Why so much solar activity? Sun may be outpacing predictions. (Image Credit: Space.com)
It’s no coincidence that the headlines have been full of solar flares and storms: Solar cycle 25, as astronomers call it, is now well under way.
Solar activity, which space weather experts measure by the number of visible sunspots, rises and falls on a cycle that lasts roughly 11 years from minimum to minimum, although one cycle can be as short as nine years or as long as 13. The sun‘s new cycle is about two years in and should peak around 2025; although cycle 25 is expected to be stronger than its predecessor, it is still predicted to be feebler than average.
“There’s a few predictions that [cycle 25] might be strong, but we’ll wait and see,” Mark Miesch, a space weather observer at the University of Colorado Boulder, told Space.com.
Looking at the progression of the latest trend line, cycle 25’s intensity might seem to be higher than expected. This apparently high activity is partly because the cycle began around six months earlier than scientists had anticipated — a natural difference, according to Miesch, who told Space.com that this cycle so far is still within the range of most predictions.
Current trends point to the sun having about 125 sunspots when cycle 25 peaks. That’s more than the 115 sunspots visible at the peak of cycle 24, but still much lower than the 180 of cycle 23, which peaked in March 2000 and was about middling in recorded history.

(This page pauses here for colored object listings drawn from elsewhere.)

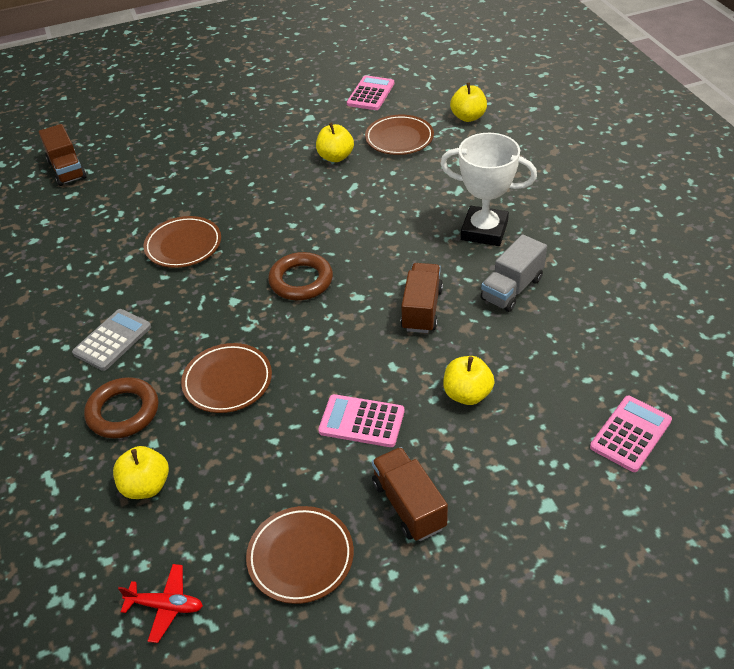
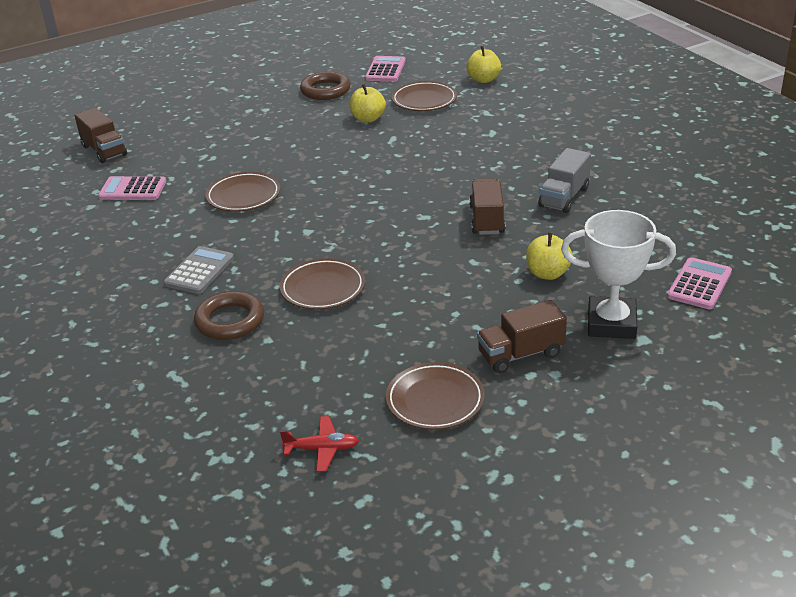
camera: 10 degrees left, 10 degrees down
(146, 486) = (272, 370): yellow apple -> none
(301, 281) = (367, 210): brown ring -> brown ring (325, 90)
(361, 421) = (458, 302): pink calculator -> pink calculator (132, 189)
(409, 505) = (520, 354): brown truck -> brown truck turned 75 degrees counterclockwise
(484, 231) = (525, 159): white trophy -> white trophy (611, 323)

Excitingly for some, the cycle 25 peak will likely occur around the same time as the total solar eclipse of April 2024, which will be visible from an arc across North America stretching from Sinaloa in Mexico to Newfoundland in Canada. A more active sun sports a more dynamic corona, the outer atmosphere of the sun that we can see only when the moon blocks out the main disk.
“We’ll have a pretty interesting corona to see during the eclipse,” Miesch told Space.com.
In watching the sun, astronomers hope to gain more knowledge about the long-term trends that potentially drive these cycles. Even though scientists have compiled a continuous record of solar cycles back to the mid-18th century, with occasional data from well before that date, astronomers still don’t know very much about how solar cycles change and evolve over the long term.
For instance, over the past four solar cycles going back to the 1970s, each successive cycle has had a weaker peak than its predecessor.
“It’s not very common to have a trend last more than four solar cycles,” Miesch told Space.com.
If solar cycle 25 turns out to be stronger than its predecessor, that weakening trend would end, supporting an idea called the Gleissberg cycle. This theory holds that cycles’ peaks grow stronger then weaken in a waveform that repeats every century. Indeed, the weak cycles of today seem to mimic similarly weak cycles in the early 20th and early 19th centuries, while the cycles of the mid-20th century were especially strong.
But it’s too soon for scientists to have any sort of consensus on the matter.
“You’d think we’d have a lot of data on [solar cycles], but it takes 11 years to get one data point,” Miesch told Space.com. “It makes solar cycle studies a little difficult.”